Problem requirements
Starting at the beginning of the data and ending at the line that contains "Pool & Whirlpool", write those lines out again with "Belagsreinigung" swapped for "Flächenreinigung" and nothing else altered. Leave the pictures out of your answer.

━━━━━━━━━━━━━━━━━━━━

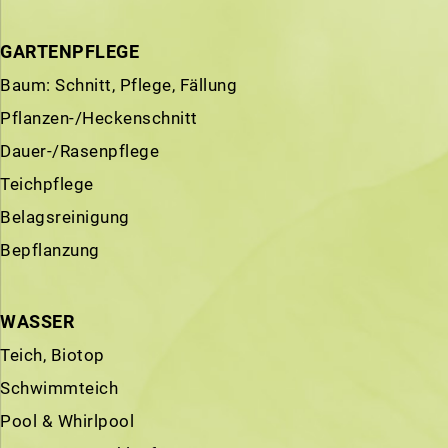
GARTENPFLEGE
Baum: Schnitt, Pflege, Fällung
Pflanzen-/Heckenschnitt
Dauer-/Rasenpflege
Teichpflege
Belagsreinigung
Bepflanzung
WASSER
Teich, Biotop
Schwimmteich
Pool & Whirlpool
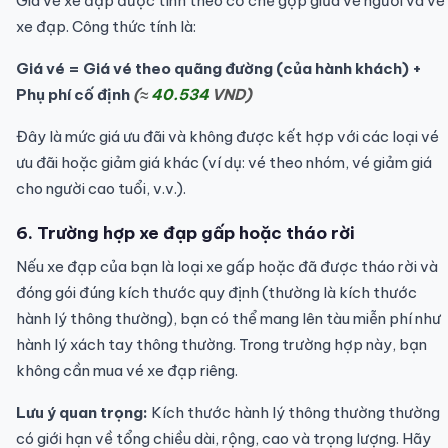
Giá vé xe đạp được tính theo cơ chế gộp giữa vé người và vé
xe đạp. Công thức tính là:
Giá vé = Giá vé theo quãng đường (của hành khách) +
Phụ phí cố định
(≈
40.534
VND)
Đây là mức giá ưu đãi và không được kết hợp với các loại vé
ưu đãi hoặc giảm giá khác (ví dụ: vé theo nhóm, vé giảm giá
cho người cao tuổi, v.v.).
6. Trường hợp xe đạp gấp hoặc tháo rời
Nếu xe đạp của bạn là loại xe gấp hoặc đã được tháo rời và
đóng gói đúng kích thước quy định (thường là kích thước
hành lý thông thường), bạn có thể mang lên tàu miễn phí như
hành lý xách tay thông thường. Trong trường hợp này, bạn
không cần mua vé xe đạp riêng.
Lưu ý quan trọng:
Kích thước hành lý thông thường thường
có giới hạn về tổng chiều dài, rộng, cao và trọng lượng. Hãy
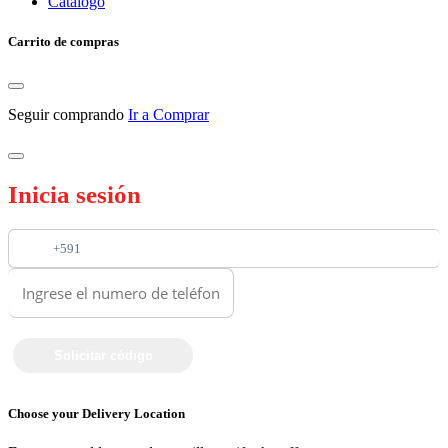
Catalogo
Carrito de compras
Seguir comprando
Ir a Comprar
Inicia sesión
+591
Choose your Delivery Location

━━━━━━━━━━━━━━━━━━━━

Problem solution
GARTENPFLEGE
Baum: Schnitt, Pflege, Fällung
Pflanzen-/Heckenschnitt
Dauer-/Rasenpflege
Teichpflege
Flächenreinigung
Bepflanzung
WASSER
Teich, Biotop
Schwimmteich
Pool & Whirlpool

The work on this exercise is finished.